Entretien réalisé le lundi 8 avril dans l’après-midi, par téléphone et en roumain.
Sélectionneur de films et codirecteur artistique du Festival One World Romania, Andrei Tănăsescu passe en revue les points forts de l’édition actuelle qui se termine demain dimanche 14 avril…
Beaucoup de documentaires de cette année font écho à l’actualité récente, notamment au conflit israélo-palestinien. En quoi ces films racontent autrement ce que les médias nous disent au quotidien ?
Les films sélectionnés posent un regard différent sur les faits et l’actualité, ils offrent d’autres perspectives sur les réalités mises en avant dans les médias ou sur les réseaux sociaux. Tout d’abord parce que la plupart de ces documentaires s’attachent à envisager les événements dans un contexte plus large afin de permettre au public de mieux comprendre les tenants et les aboutissants d’une situation donnée.
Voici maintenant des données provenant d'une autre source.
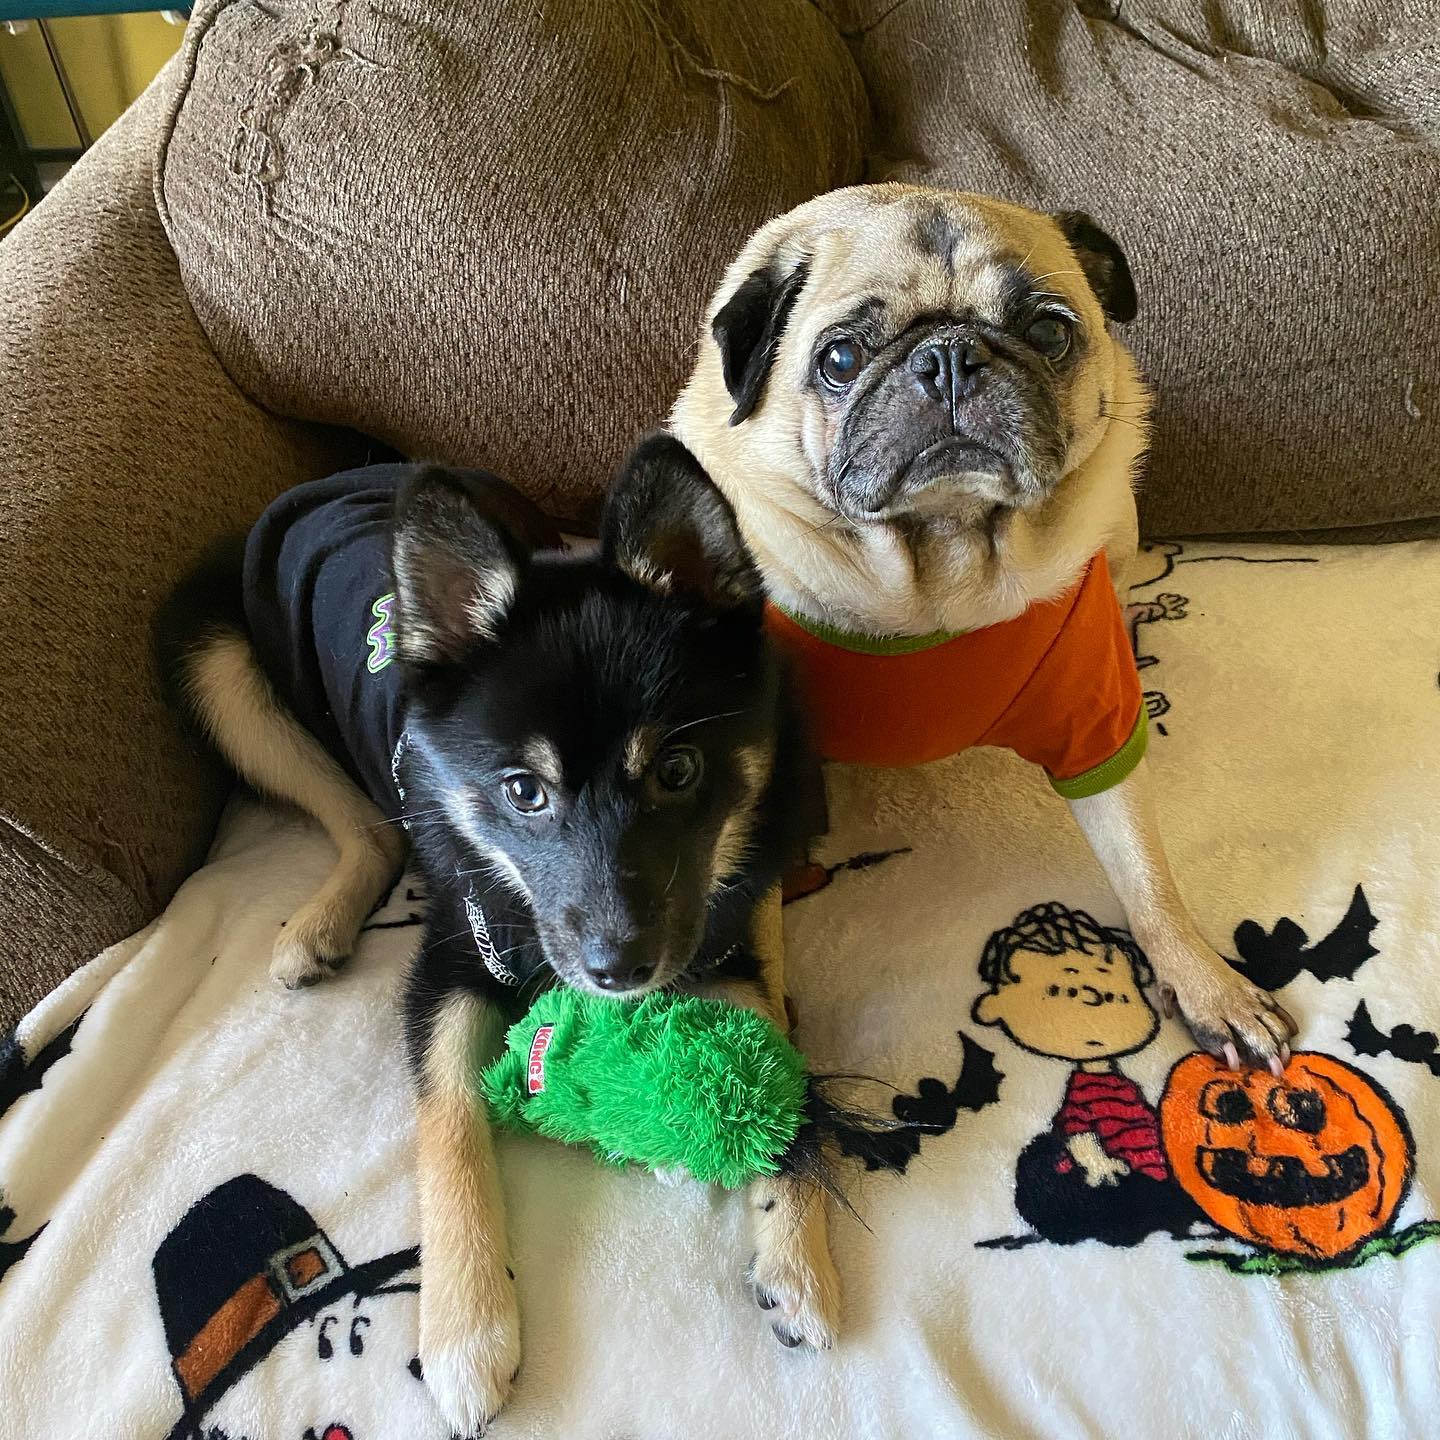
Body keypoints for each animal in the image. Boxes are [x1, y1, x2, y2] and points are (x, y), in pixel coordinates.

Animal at [155, 433, 837, 1436]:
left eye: (678, 769)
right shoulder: (448, 959)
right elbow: (449, 1124)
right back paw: (317, 925)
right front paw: (465, 1332)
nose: (620, 970)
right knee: (365, 823)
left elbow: (784, 1067)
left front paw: (797, 1255)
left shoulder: (720, 940)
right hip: (210, 655)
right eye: (524, 791)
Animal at [671, 183, 1297, 1074]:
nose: (949, 359)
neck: (939, 572)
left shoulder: (1094, 720)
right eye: (840, 361)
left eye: (1048, 332)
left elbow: (1146, 873)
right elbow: (752, 926)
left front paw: (1207, 983)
Il est fondamental de mettre les choses en perspective, surtout de nos jours, à une époque où les faits sont souvent présentés en dehors de leur contexte. Autre différence par rapport aux médias, le film documentaire s’intéresse en général au point de vue d’un groupe de personnes ou d’une communauté, ce qui renforce la dimension humaine d’une histoire. Les sujets abordés sont hautement délicats, comme effectivement le conflit israélo-palestinien ou la religion. Sans oublier la question du genre, thématique particulièrement importante en Roumanie où la communauté LGBTQ+ est peu visible.
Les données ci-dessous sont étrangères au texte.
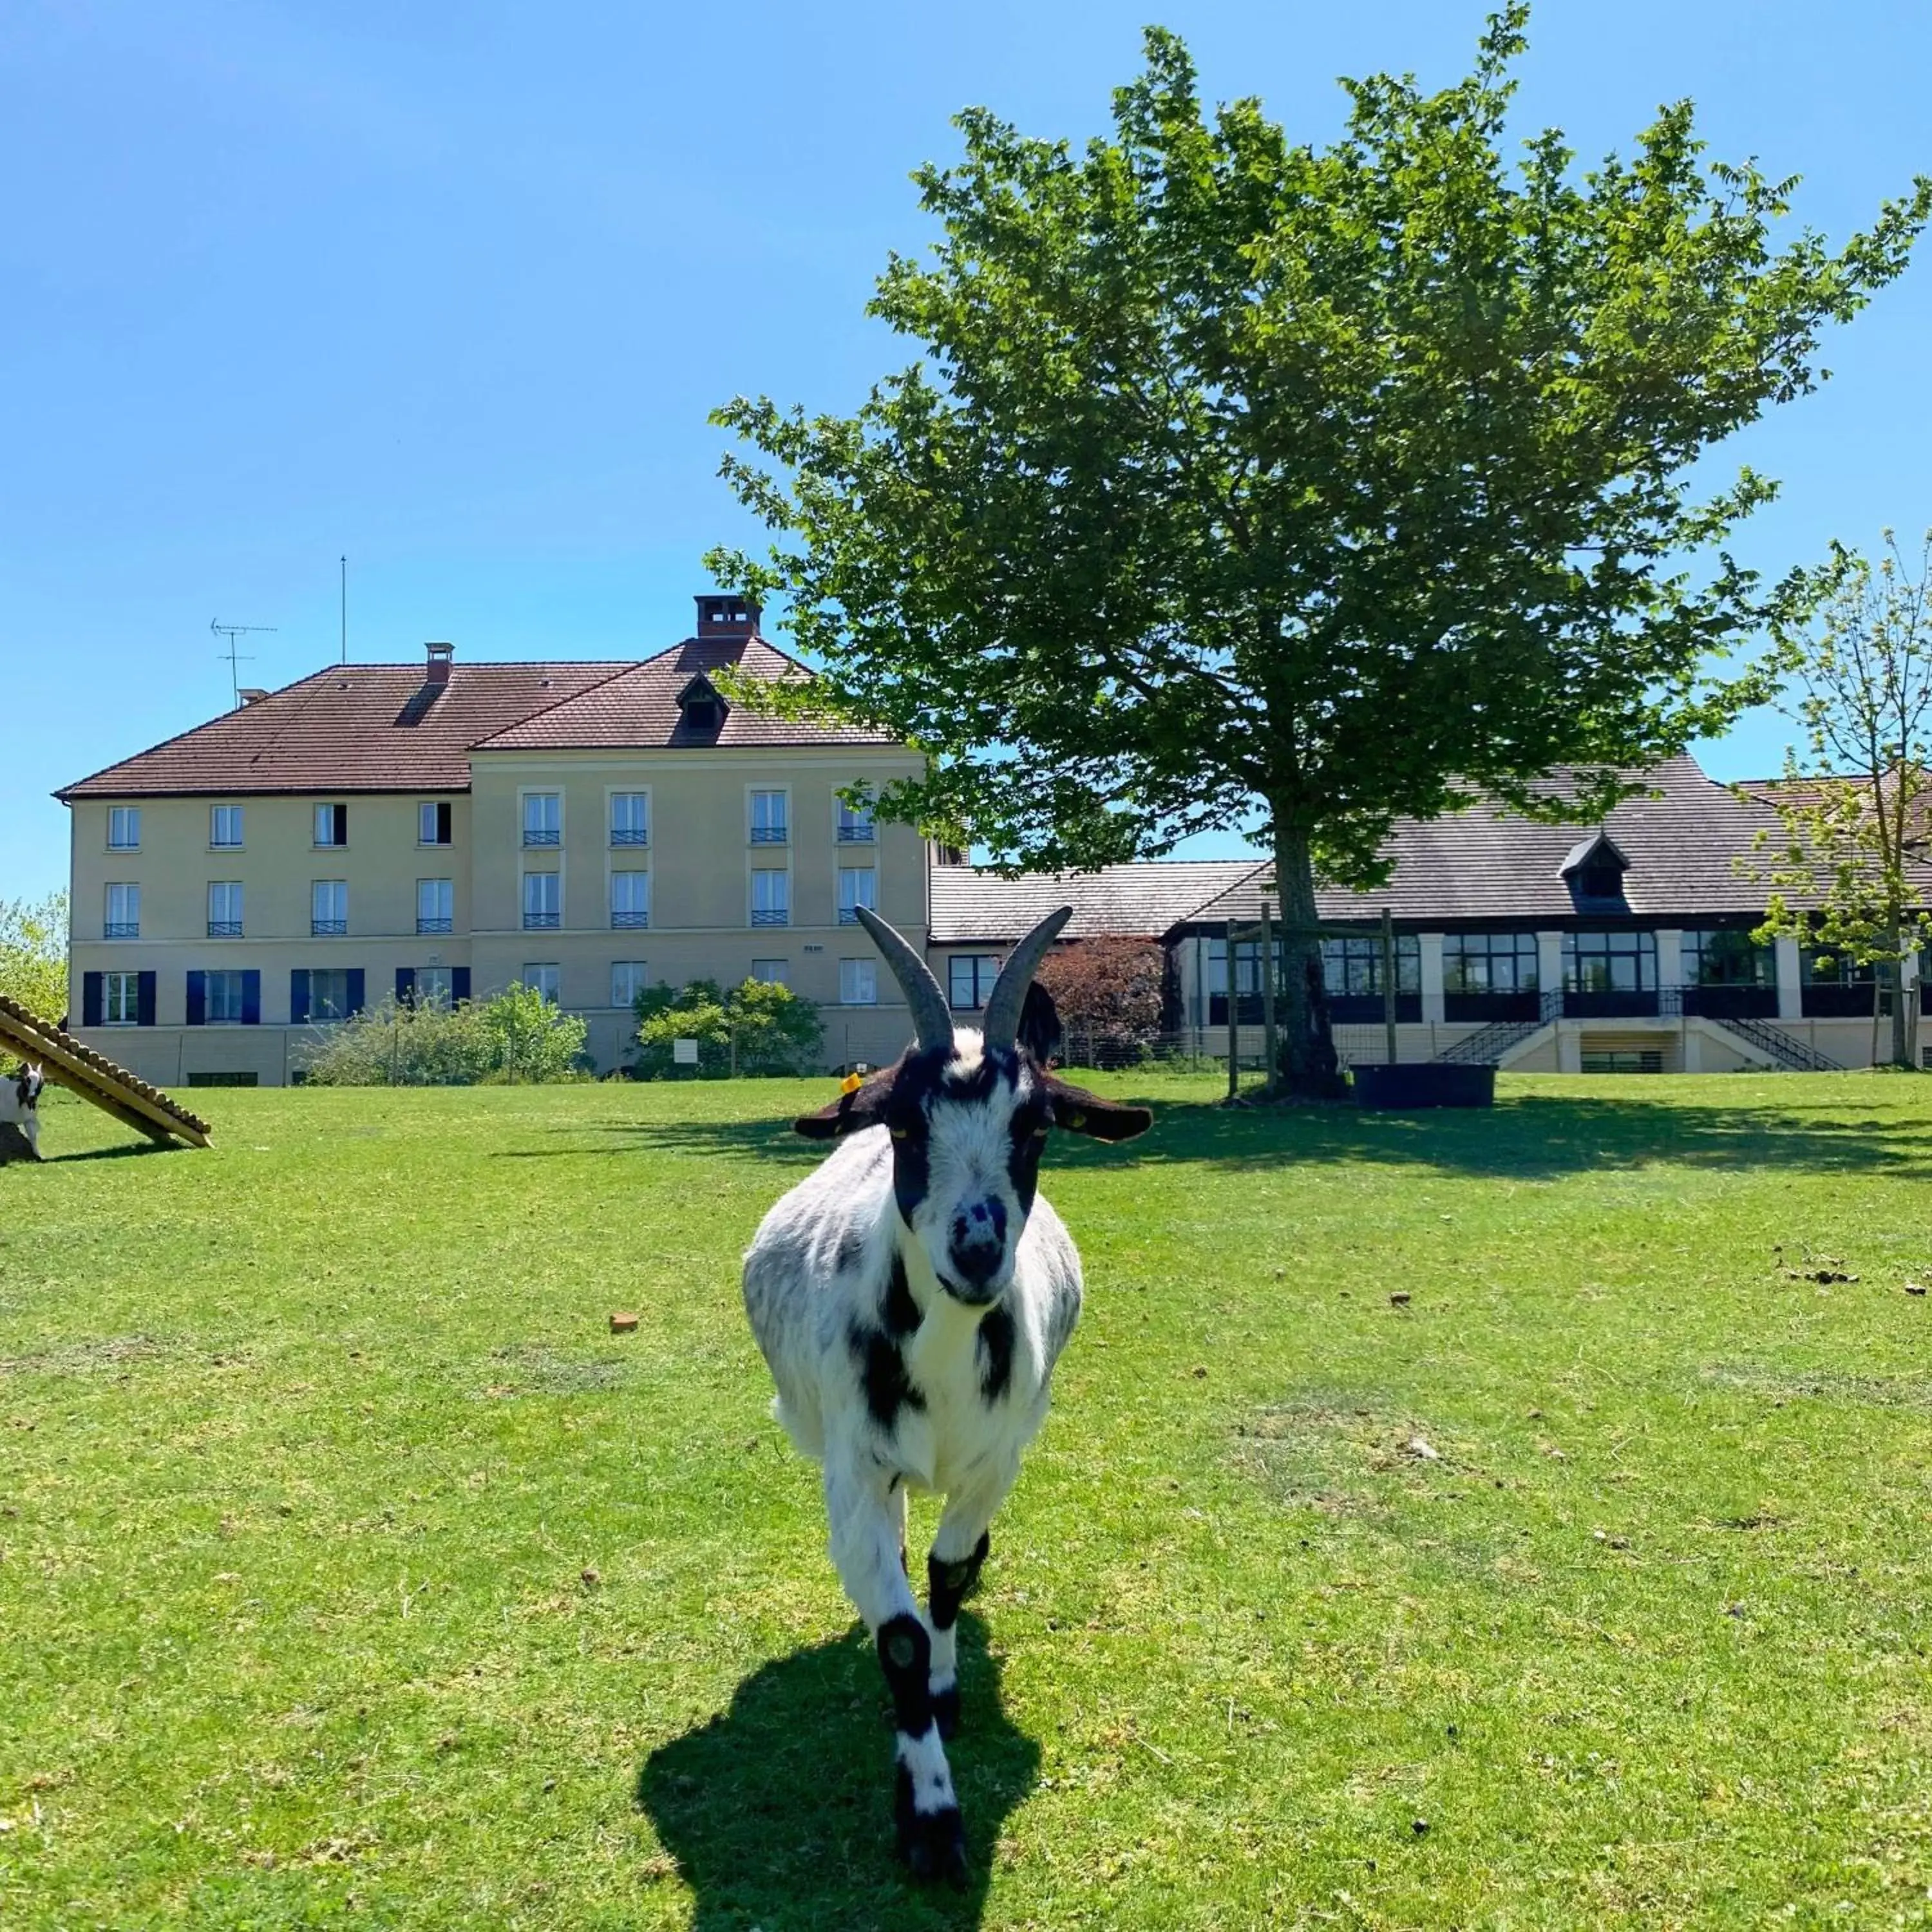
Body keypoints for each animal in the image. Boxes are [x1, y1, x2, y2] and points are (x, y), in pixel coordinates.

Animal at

Qu’est-ce qui ressort particulièrement de cette édition, que ce soit en termes de documentaires, de personnalités amenées à participer ou bien en lien avec le public du festival ?
L’édition de cette année a pour titre « Alege! » (Choisis, ndlr). Avec les autres membres de l’équipe, le directeur de l’association One World Romania, Alexandru Solomon, la directrice du festival, Andreea Lăcatus, et ma collègue sélectionneuse Anca Păunescu, ce titre nous a semblé une évidence à l’orée des élections qui vont bientôt avoir lieu en Roumanie mais également dans d’autres pays. Et dans la vie aussi, de façon plus large, il est sans cesse question de choix. D’un autre côté, les films sélectionnés permettent au public de prendre conscience des réalités qui l’entourent, tout en étant un plaidoyer pour la solidarité et la fraternité. C’est d’ailleurs le message du réalisateur Adi Dohotaru dont le premier film – « La mort de Iosif Zagor », ndlr – a ouvert l’édition 2024. En lien toujours avec la sélection, je tiens à préciser que cette année a été particulièrement riche en films issus de régions du monde moins visibles, comme l’Afrique. Et parallèlement aux vingt-cinq films projetés dans le cadre de la sélection officielle se sont rajoutées d’autres activités dont les « Journées des lycéens », leur but étant d’aider les jeunes à mieux comprendre la société dans laquelle ils vivent. Enfin, je suis particulièrement ravi de constater que One World Romania attire un public réellement hétérogène, de tous âges, lequel témoigne aussi d’un profond désir d’implication. C’est fondamental, car selon moi, c’est justement ce type d’attitude qui, sur la durée, a le potentiel d’influencer la société de façon positive.
On entend souvent que la fiction permet de dépasser le réel et d’avoir la capacité de transmettre des messages d’une certaine manière plus intense. En tant que sélectionneur, est-ce également votre avis ?
Votre question me fait penser à la cinéaste belge Chantal Akerman ; elle disait que dans un film de fiction parfait, la réalité doit demeurer visible, tandis que dans un documentaire parfait, c’est la fiction qui doit être perceptible. D’après moi, en tant que curateur, les vingt premières minutes d’une œuvre sont extrêmement importantes, que ce soit pour la fiction ou le documentaire. C’est là que j’observe les différents choix, qu’ils soient artistiques, liés au montage, à la structure ou au rythme du film ; tout cela doit éveiller ma curiosité. D’autant plus lorsque je regarde un film sur un sujet souvent abordé. Le fait de le présenter d’une autre manière ou de choisir une construction originale et moins conventionnelle suscitera mon intérêt, ou pas.
Propos recueillis par Ioana Stăncescu.